Aphantasia

Aphantasia

I have Aphantasia

Some of you may know that I have something that is called Aphantasia.  It isn’t something that most people know about, so I thought I’d take a few minutes to tell you about Aphantasia and how it affects me on a day to day basis.

 

Aphan-what?  Aphantasia.  Pronounced ay-fan-tay-sia. 

 

Aphantasia is a phenomenon in which people are unable to visualize imagery. People with aphantasia are unable to call up images in their mind’s eye, or can pull up only very limited images.

 

So what does that mean? 

 

It seems that most people when asked to picture an apple, can call up an actual picture of an apple in their mind.  Some can call up a very sharp image, and some can call up images with less detail – or “fuzzier.”  For people with aphantasia, they don’t see any image of an apple at all. 

 

Some people with aphantasia can call up very limited images, I cannot.

 

So what happens when someone asks me to picture an apple?  Nothing.

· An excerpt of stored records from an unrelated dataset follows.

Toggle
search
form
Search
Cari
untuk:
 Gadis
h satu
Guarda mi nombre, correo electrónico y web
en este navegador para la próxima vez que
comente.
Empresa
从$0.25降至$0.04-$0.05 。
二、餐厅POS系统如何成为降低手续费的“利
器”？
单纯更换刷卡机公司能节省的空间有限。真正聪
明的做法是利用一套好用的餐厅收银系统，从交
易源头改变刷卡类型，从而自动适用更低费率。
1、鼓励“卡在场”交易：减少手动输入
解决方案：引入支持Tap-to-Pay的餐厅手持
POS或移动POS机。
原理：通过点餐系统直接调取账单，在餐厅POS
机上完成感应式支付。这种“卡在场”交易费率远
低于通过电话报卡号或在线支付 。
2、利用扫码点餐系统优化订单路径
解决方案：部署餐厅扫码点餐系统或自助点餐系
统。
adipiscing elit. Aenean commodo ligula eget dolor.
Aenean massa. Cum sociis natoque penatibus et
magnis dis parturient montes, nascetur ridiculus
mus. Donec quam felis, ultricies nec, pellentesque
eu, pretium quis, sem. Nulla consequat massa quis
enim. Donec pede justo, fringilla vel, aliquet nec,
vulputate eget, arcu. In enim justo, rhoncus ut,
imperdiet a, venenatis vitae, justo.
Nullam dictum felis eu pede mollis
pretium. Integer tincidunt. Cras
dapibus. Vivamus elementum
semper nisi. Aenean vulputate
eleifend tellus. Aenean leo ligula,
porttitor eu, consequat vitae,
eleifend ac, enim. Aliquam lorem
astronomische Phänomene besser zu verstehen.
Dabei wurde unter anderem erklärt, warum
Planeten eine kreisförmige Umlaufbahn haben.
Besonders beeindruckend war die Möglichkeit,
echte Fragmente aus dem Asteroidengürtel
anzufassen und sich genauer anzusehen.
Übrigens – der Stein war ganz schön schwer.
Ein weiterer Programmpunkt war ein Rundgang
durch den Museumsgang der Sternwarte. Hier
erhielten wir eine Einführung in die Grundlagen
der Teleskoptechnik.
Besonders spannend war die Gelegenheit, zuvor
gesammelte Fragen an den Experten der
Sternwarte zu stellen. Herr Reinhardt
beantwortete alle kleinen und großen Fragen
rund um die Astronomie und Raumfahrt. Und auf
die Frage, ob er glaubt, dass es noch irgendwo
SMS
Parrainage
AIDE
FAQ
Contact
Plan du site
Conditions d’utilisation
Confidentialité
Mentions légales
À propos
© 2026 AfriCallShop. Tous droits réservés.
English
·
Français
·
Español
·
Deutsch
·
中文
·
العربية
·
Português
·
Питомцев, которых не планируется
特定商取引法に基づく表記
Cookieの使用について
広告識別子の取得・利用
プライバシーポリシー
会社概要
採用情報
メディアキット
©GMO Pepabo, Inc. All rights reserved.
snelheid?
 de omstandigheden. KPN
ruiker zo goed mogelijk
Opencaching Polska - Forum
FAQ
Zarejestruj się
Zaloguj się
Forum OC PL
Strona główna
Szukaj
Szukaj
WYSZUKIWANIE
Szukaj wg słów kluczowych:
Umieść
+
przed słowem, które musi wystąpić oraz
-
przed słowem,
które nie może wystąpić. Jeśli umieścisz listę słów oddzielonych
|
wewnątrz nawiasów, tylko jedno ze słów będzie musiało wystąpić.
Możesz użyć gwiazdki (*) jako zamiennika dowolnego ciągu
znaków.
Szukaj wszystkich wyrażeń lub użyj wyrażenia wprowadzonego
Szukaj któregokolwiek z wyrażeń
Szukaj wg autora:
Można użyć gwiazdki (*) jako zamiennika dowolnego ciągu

I can tell you a list of characteristics I know to be true about apples.  But I don’t actually see any image at all. 

 

Working on mindfulness exercise once I was asked to close your my and imagine your worries going by in boxes on a conveyer belt, and just…..let them go by.  I started laughing. I then explained that I can’t picture things, and was asked what I saw when I closed my eyes and tried to imagine, my response was, “the back of my eyelids.” (Also, I couldn’t help but wonder who would pick up the boxes of worries when they fell on the floor.)

 

How does having Aphantasia impact my daily life? 

 

It doesn’t have any impact on physical health or intellectual health. For me, the biggest negative thing about it is that I can’t pull up pictures in my head of loved ones. Especially those who have passed on. 

 

I am obsessed with taking photographs and it’s likely because of this. When my kids were small, I worried that I wouldn’t remember what they were wearing if I needed to.

 

I can’t “picture” where I put things. I have a hard time imagining things like – how to decorate a house or paint a room because I can’t imagine it first. I suck at memory games and puzzles, but am great at word games. When asked to picture or describe something, I do it in words and lists. 

 

Interestingly I, like some other folks, do occasionally see images in my dreams.  Most of the time I dream in narration – like a running dialogue. But once in a while I get a few images.

 

There are probably some other ways it impacts me, but because this is how I can always remember being, it took a while to start figuring out what things were related to the aphantasia. Every once in a while I realize a new thing about it.  

 

So that is what Aphantasia is, and how it impacts me.  Please let me know if you have any questions!